** Opening RECORDS SHOWN block **

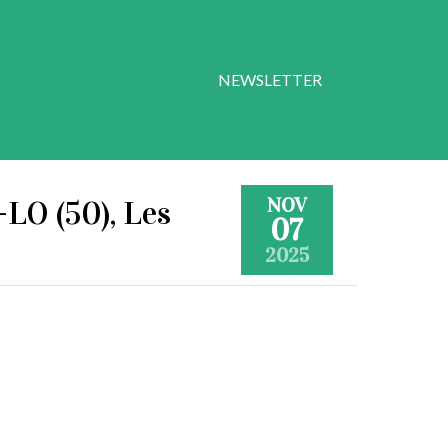
NEWSLETTER
NOV
-LO (50), Les
07
2025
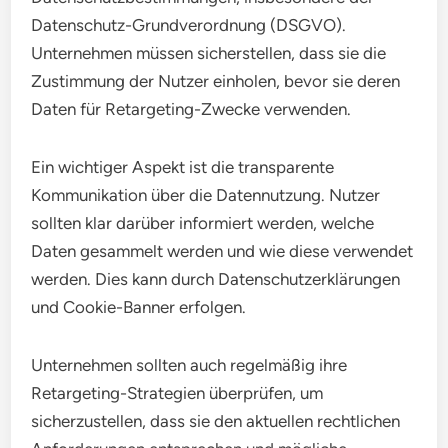
Welche Herausforderungen gibt es
beim Retargeting?
Retargeting kann effektiv sein, bringt jedoch auch
Herausforderungen mit sich. Dazu gehören
Datenschutzbestimmungen, die richtige Ansprache
der Zielgruppe und die Vermeidung von
Überbelastung der Nutzer mit Werbung.
Datenschutzbestimmungen in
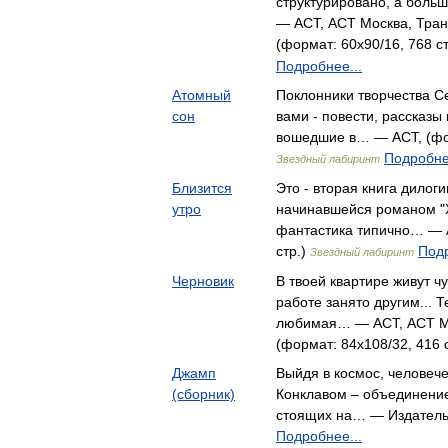
структурировано, а боль
— АСТ, АСТ Москва, Транз
(формат: 60x90/16, 768 с
Подробнее...
Атомный
Поклонники творчества С
сон
вами - повести, рассказы 
вошедшие в… — АСТ, (фор
Подробне
Звездный лабиринт
Близится
Это - вторая книга дилоги
утро
начинавшейся романом "Х
фантастика типично… — А
стр.)
Подр
Звездный лабиринт
Черновик
В твоей квартире живут ч
работе занято другим... Т
любимая… — АСТ, АСТ Мо
(формат: 84x108/32, 416 
Джамп
Выйдя в космос, человече
(сборник)
Конклавом – объединени
стоящих на… — Издатель
Подробнее...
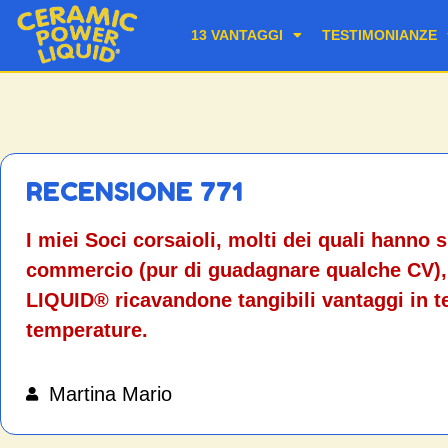
13 VANTAGGI
TESTIMONIANZE
RECENSIONE 771
I miei Soci corsaioli, molti dei quali hanno s
commercio (pur di guadagnare qualche CV
LIQUID® ricavandone tangibili vantaggi in t
temperature.
Martina Mario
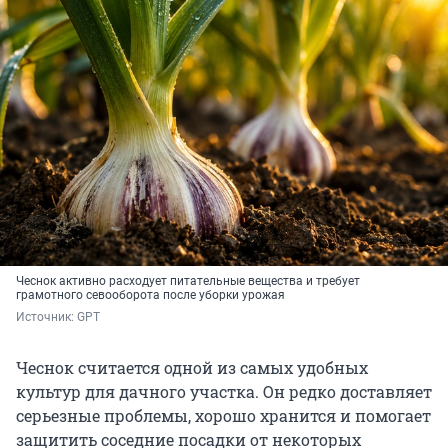
Чеснок активно расходует питательные вещества и требует
грамотного севооборота после уборки урожая
Источник: 
GPT
Чеснок считается одной из самых удобных
культур для дачного участка. Он редко доставляет
серьезные проблемы, хорошо хранится и помогает
защитить соседние посадки от некоторых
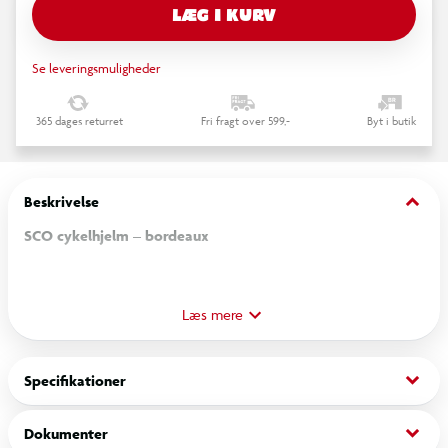
LÆG I KURV
Se leveringsmuligheder
365 dages returret
Fri fragt over 599,-
Byt i butik
keyboard_arrow_down
Beskrivelse
SCO cykelhjelm – bordeaux
Stilren og funktionel cykelhjelm til hverdagsbrug, hvor både
sikkerhed og komfort er i fokus. Den dybe bordeauxfarve
Læs mere
giver et elegant udtryk, mens det højt placerede LED-lys
bagpå øger din synlighed i trafikken. Refleksstickers på
keyboard_arrow_down
Specifikationer
bagsiden bidrager yderligere til, at du bliver set i mørke og
skumring.
keyboard_arrow_down
Dokumenter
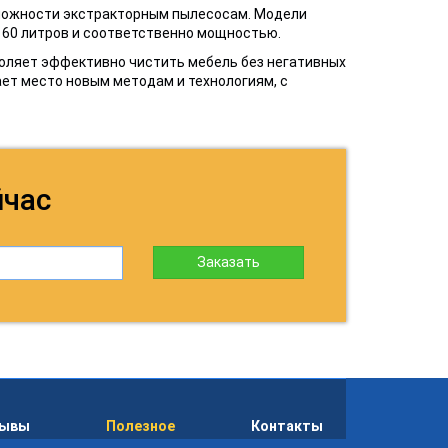
можности экстракторным пылесосам. Модели
 60 литров и соответственно мощностью.
воляет эффективно чистить мебель без негативных
ает место новым методам и технологиям, с
йчас
Заказать
зывы
Полезное
Контакты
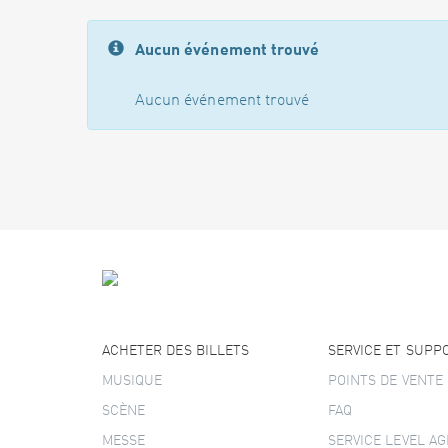
Aucun événement trouvé
Aucun événement trouvé
ACHETER DES BILLETS
SERVICE ET SUPP
MUSIQUE
POINTS DE VENTE
SCÈNE
FAQ
MESSE
SERVICE LEVEL A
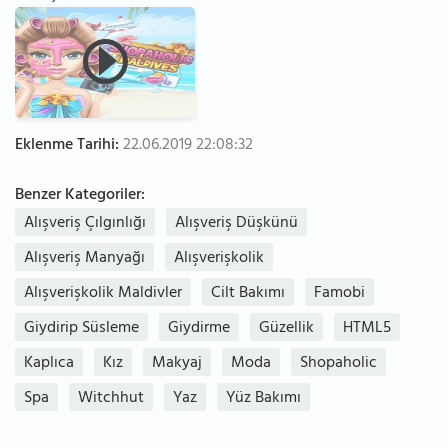
Eklenme Tarihi:
22.06.2019 22:08:32
Benzer Kategoriler:
Alışveriş Çılgınlığı
Alışveriş Düşkünü
Alışveriş Manyağı
Alışverişkolik
Alışverişkolik Maldivler
Cilt Bakımı
Famobi
Giydirip Süsleme
Giydirme
Güzellik
HTML5
Kaplıca
Kız
Makyaj
Moda
Shopaholic
Spa
Witchhut
Yaz
Yüz Bakımı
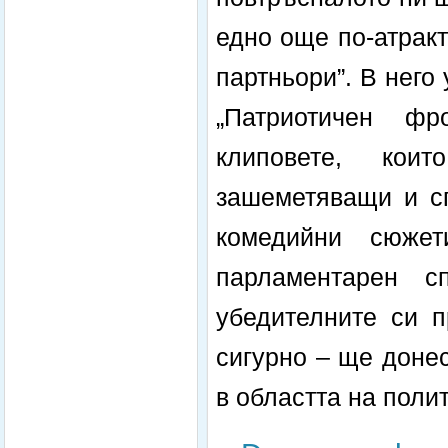
едно още по-атрак
партньори”. В него
„Патриотичен фр
клиповете, кои
зашеметяващи и с
комедийни сюже
парламентарен с
убедителните си п
сигурно – ще донес
в областта на полит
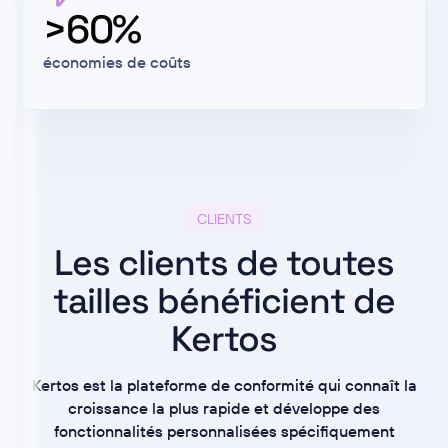
>60%
économies de coûts
CLIENTS
Les clients de toutes
tailles bénéficient de
Kertos
Kertos est la plateforme de conformité qui connaît la
croissance la plus rapide et développe des
fonctionnalités personnalisées spécifiquement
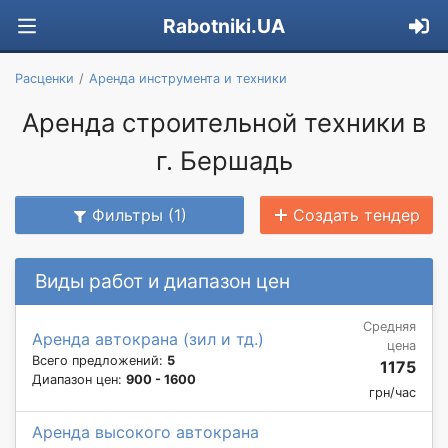
Rabotniki.UA
Расценки
Аренда инструмента и техники
Аренда строительной техники в
г. Бершадь
Фильтры (1)
Создать тендер
Виды работ и диапазон цен
Средняя
Аренда автокрана (зил и тд.)
цена
Всего предложений:
5
1175
Диапазон цен:
900 - 1600
грн/час
Аренда высокого автокрана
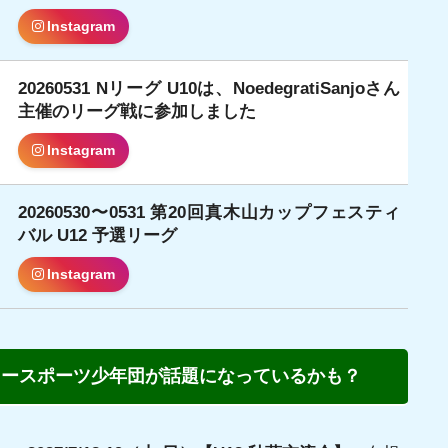
Instagram
20260531 Nリーグ U10は、NoedegratiSanjoさん
日
主催のリーグ戦に参加しました
Instagram
20260530〜0531 第20回真木山カップフェスティ
日
バル U12 予選リーグ
Instagram
カースポーツ少年団が話題になっているかも？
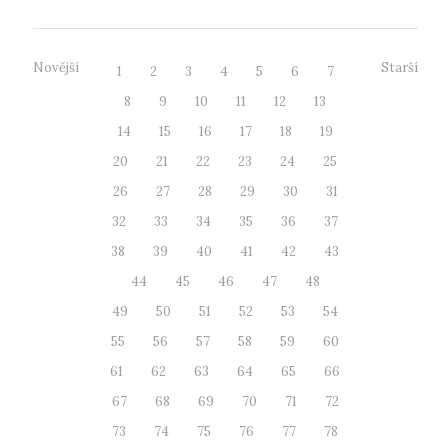
Novější
Starší
1
2
3
4
5
6
7
8
9
10
11
12
13
14
15
16
17
18
19
20
21
22
23
24
25
26
27
28
29
30
31
32
33
34
35
36
37
38
39
40
41
42
43
44
45
46
47
48
49
50
51
52
53
54
55
56
57
58
59
60
61
62
63
64
65
66
67
68
69
70
71
72
73
74
75
76
77
78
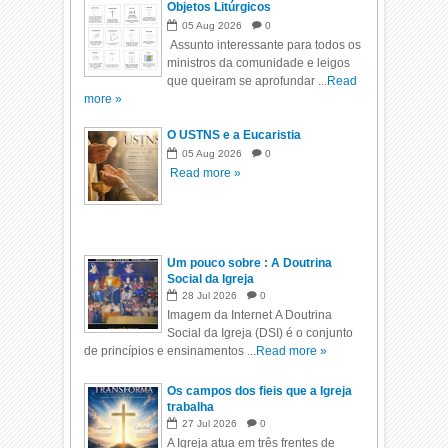
Objetos Litúrgicos
05
Aug
2026
0
Assunto interessante para todos os
ministros da comunidade e leigos
que queiram se aprofundar ...
Read
more »
O USTNS e a Eucaristia
05
Aug
2026
0
Read more »
Um pouco sobre : A Doutrina
Social da Igreja
28
Jul
2026
0
Imagem da Internet A Doutrina
Social da Igreja (DSI) é o conjunto
de princípios e ensinamentos ...
Read more »
Os campos dos fieis que a Igreja
trabalha
27
Jul
2026
0
A Igreja atua em três frentes de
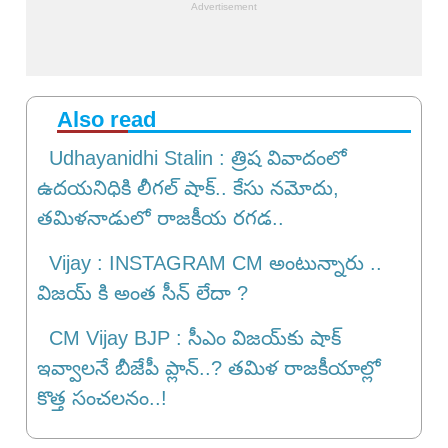
Also read
Udhayanidhi Stalin : త్రిష వివాదంలో
ఉదయనిధికి లీగల్ షాక్.. కేసు నమోదు,
తమిళనాడులో రాజకీయ రగడ..
Vijay : INSTAGRAM CM అంటున్నారు ..
విజయ్ కి అంత సీన్ లేదా ?
CM Vijay BJP : సీఎం విజయ్‌కు షాక్
ఇవ్వాలనే బీజేపీ ప్లాన్..? తమిళ రాజకీయాల్లో
కొత్త సంచలనం..!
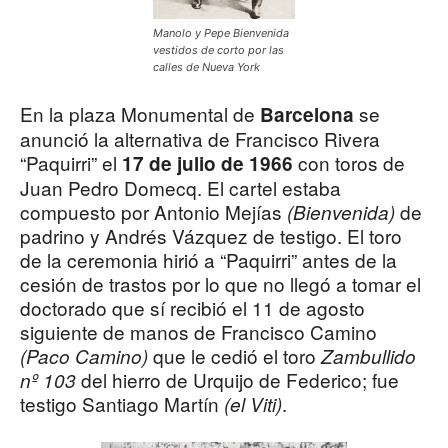
Manolo y Pepe Bienvenida
vestidos de corto por las
calles de Nueva York
En la plaza Monumental de
se
Barcelona
anunció la alternativa de Francisco Rivera
“Paquirri” el
con toros de
17 de julio de 1966
Juan Pedro Domecq. El cartel estaba
compuesto por Antonio Mejías
de
(Bienvenida)
padrino y Andrés Vázquez de testigo. El toro
de la ceremonia hirió a “Paquirri” antes de la
cesión de trastos por lo que no llegó a tomar el
doctorado que sí recibió el 11 de agosto
siguiente de manos de Francisco Camino
que le cedió el toro
(Paco Camino)
Zambullido
del hierro de Urquijo de Federico; fue
nº 103
testigo Santiago Martín
.
(el Viti)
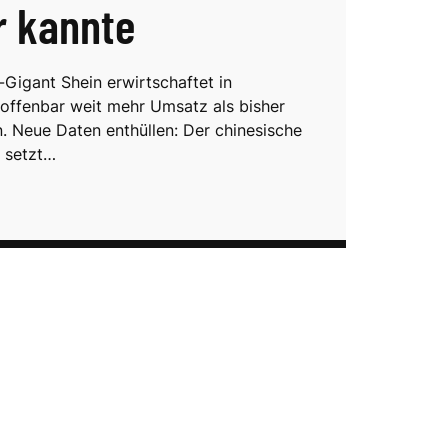
r kannte
-Gigant Shein erwirtschaftet in
offenbar weit mehr Umsatz als bisher
Neue Daten enthüllen: Der chinesische
 setzt…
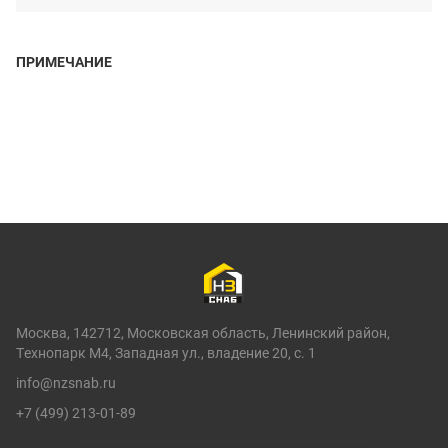
ПРИМЕЧАНИЕ
Москва, 142712, Московская область, Ленинский район,
Технопарк М4, Западная ул., владение 20, с. 1
info@nzsnab.ru
+7 (499) 213-01-89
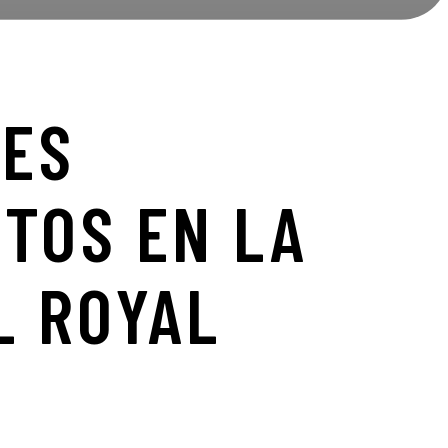
ES
NTOS
EN
LA
L
ROYAL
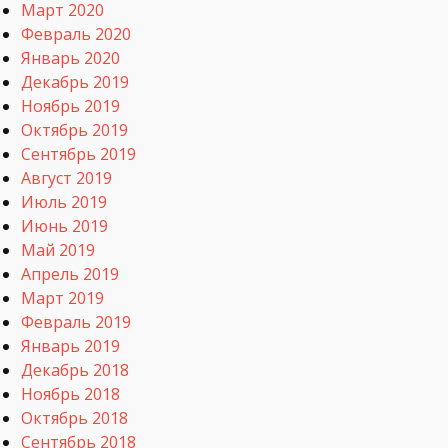
Март 2020
Февраль 2020
Январь 2020
Декабрь 2019
Ноябрь 2019
Октябрь 2019
Сентябрь 2019
Август 2019
Июль 2019
Июнь 2019
Май 2019
Апрель 2019
Март 2019
Февраль 2019
Январь 2019
Декабрь 2018
Ноябрь 2018
Октябрь 2018
Сентябрь 2018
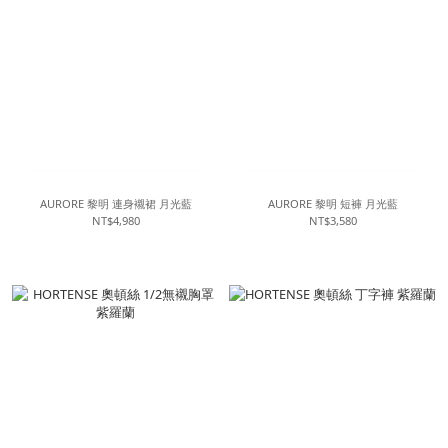
AURORE 黎明 連身襯裙 月光藍
AURORE 黎明 短褲 月光藍
NT$4,980
NT$3,580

** Closing RECORDS SHOWN block **

◆ WHAT TO PRODUCE ◆
Could you copy every line of the rows above word for word, leaving out the pictures?

◆ TASK ANSWER ◆
NEWSLETTER
NOV
-LO (50), Les
07
2025
Welche Herausforderungen gibt es
beim Retargeting?
Retargeting kann effektiv sein, bringt jedoch auch
Herausforderungen mit sich. Dazu gehören
Datenschutzbestimmungen, die richtige Ansprache
der Zielgruppe und die Vermeidung von
Überbelastung der Nutzer mit Werbung.
Datenschutzbestimmungen in
структурировано, а боль
— АСТ, АСТ Москва, Транз
(формат: 60x90/16, 768 с
Подробнее...
Атомный
Поклонники творчества С
сон
вами - повести, рассказы 
вошедшие в… — АСТ, (фор
Подробне
Звездный лабиринт
Близится
Это - вторая книга дилоги
утро
начинавшейся романом "Х
фантастика типично… — А
стр.)
Подр
Звездный лабиринт
Черновик
В твоей квартире живут ч
работе занято другим... Т
любимая… — АСТ, АСТ Мо
(формат: 84x108/32, 416 
Джамп
Выйдя в космос, человече
(сборник)
Конклавом – объединени
стоящих на… — Издатель
Подробнее...
13 VANTAGGI
TESTIMONIANZE
RECENSIONE 771
I miei Soci corsaioli, molti dei quali hanno s
commercio (pur di guadagnare qualche CV
LIQUID® ricavandone tangibili vantaggi in t
temperature.
Martina Mario
Чеснок активно расходует питательные вещества и требует
грамотного севооборота после уборки урожая
Источник: 
GPT
Чеснок считается одной из самых удобных
культур для дачного участка. Он редко доставляет
серьезные проблемы, хорошо хранится и помогает
защитить соседние посадки от некоторых
LÆG I KURV
Se leveringsmuligheder
365 dages returret
Fri fragt over 599,-
Byt i butik
keyboard_arrow_down
Beskrivelse
SCO cykelhjelm – bordeaux
Stilren og funktionel cykelhjelm til hverdagsbrug, hvor både
sikkerhed og komfort er i fokus. Den dybe bordeauxfarve
Læs mere
giver et elegant udtryk, mens det højt placerede LED-lys
bagpå øger din synlighed i trafikken. Refleksstickers på
keyboard_arrow_down
Specifikationer
bagsiden bidrager yderligere til, at du bliver set i mørke og
skumring.
keyboard_arrow_down
Dokumenter
можности экстракторным пылесосам. Модели
 60 литров и соответственно мощностью.
воляет эффективно чистить мебель без негативных
ает место новым методам и технологиям, с
йчас
Заказать
зывы
Полезное
Контакты
Aucun événement trouvé
Aucun événement trouvé
ACHETER DES BILLETS
SERVICE ET SUPP
MUSIQUE
POINTS DE VENTE
SCÈNE
FAQ
MESSE
SERVICE LEVEL A
Eklenme Tarihi:
22.06.2019 22:08:32
Benzer Kategoriler:
Alışveriş Çılgınlığı
Alışveriş Düşkünü
Alışveriş Manyağı
Alışverişkolik
Alışverişkolik Maldivler
Cilt Bakımı
Famobi
Giydirip Süsleme
Giydirme
Güzellik
HTML5
Kaplıca
Kız
Makyaj
Moda
Shopaholic
Spa
Witchhut
Yaz
Yüz Bakımı
едно още по-атрак
партньори”. В него
„Патриотичен фр
клиповете, кои
зашеметяващи и с
комедийни сюже
парламентарен с
убедителните си п
сигурно – ще донес
в областта на полит
>60%
économies de coûts
CLIENTS
Les clients de toutes
tailles bénéficient de
Kertos
Kertos est la plateforme de conformité qui connaît la
croissance la plus rapide et développe des
fonctionnalités personnalisées spécifiquement
Rabotniki.UA
Расценки
Аренда инструмента и техники
Аренда строительной техники в
г. Бершадь
Фильтры (1)
Создать тендер
Виды работ и диапазон цен
Средняя
Аренда автокрана (зил и тд.)
цена
Всего предложений:
5
1175
Диапазон цен:
900 - 1600
грн/час
Аренда высокого автокрана
Instagram
20260531 Nリーグ U10は、NoedegratiSanjoさん
日
主催のリーグ戦に参加しました
Instagram
20260530〜0531 第20回真木山カップフェスティ
日
バル U12 予選リーグ
Instagram
カースポーツ少年団が話題になっているかも？
Novější
Starší
1
2
3
4
5
6
7
8
9
10
11
12
13
14
15
16
17
18
19
20
21
22
23
24
25
26
27
28
29
30
31
32
33
34
35
36
37
38
39
40
41
42
43
44
45
46
47
48
49
50
51
52
53
54
55
56
57
58
59
60
61
62
63
64
65
66
67
68
69
70
71
72
73
74
75
76
77
78
Objetos Litúrgicos
05
Aug
2026
0
Assunto interessante para todos os
ministros da comunidade e leigos
que queiram se aprofundar ...
Read
more »
O USTNS e a Eucaristia
05
Aug
2026
0
Read more »
Um pouco sobre : A Doutrina
Social da Igreja
28
Jul
2026
0
Imagem da Internet A Doutrina
Social da Igreja (DSI) é o conjunto
de princípios e ensinamentos ...
Read more »
Os campos dos fieis que a Igreja
trabalha
27
Jul
2026
0
A Igreja atua em três frentes de
Also read
Udhayanidhi Stalin : త్రిష వివాదంలో
ఉదయనిధికి లీగల్ షాక్.. కేసు నమోదు,
తమిళనాడులో రాజకీయ రగడ..
Vijay : INSTAGRAM CM అంటున్నారు ..
విజయ్ కి అంత సీన్ లేదా ?
CM Vijay BJP : సీఎం విజయ్‌కు షాక్
ఇవ్వాలనే బీజేపీ ప్లాన్..? తమిళ రాజకీయాల్లో
కొత్త సంచలనం..!
Manolo y Pepe Bienvenida
vestidos de corto por las
calles de Nueva York
En la plaza Monumental de
se
Barcelona
anunció la alternativa de Francisco Rivera
“Paquirri” el
con toros de
17 de julio de 1966
Juan Pedro Domecq. El cartel estaba
compuesto por Antonio Mejías
de
(Bienvenida)
padrino y Andrés Vázquez de testigo. El toro
de la ceremonia hirió a “Paquirri” antes de la
cesión de trastos por lo que no llegó a tomar el
doctorado que sí recibió el 11 de agosto
siguiente de manos de Francisco Camino
que le cedió el toro
(Paco Camino)
Zambullido
del hierro de Urquijo de Federico; fue
nº 103
testigo Santiago Martín
.
(el Viti)
r kannte
-Gigant Shein erwirtschaftet in
offenbar weit mehr Umsatz als bisher
Neue Daten enthüllen: Der chinesische
 setzt…
ПРИМЕЧАНИЕ
Москва, 142712, Московская область, Ленинский район,
Технопарк М4, Западная ул., владение 20, с. 1
info@nzsnab.ru
+7 (499) 213-01-89
ES
NTOS
EN
LA
L
ROYAL
Март 2020
Февраль 2020
Январь 2020
Декабрь 2019
Ноябрь 2019
Октябрь 2019
Сентябрь 2019
Август 2019
Июль 2019
Июнь 2019
Май 2019
Апрель 2019
Март 2019
Февраль 2019
Январь 2019
Декабрь 2018
Ноябрь 2018
Октябрь 2018
Сентябрь 2018
AURORE 黎明 連身襯裙 月光藍
AURORE 黎明 短褲 月光藍
NT$4,980
NT$3,580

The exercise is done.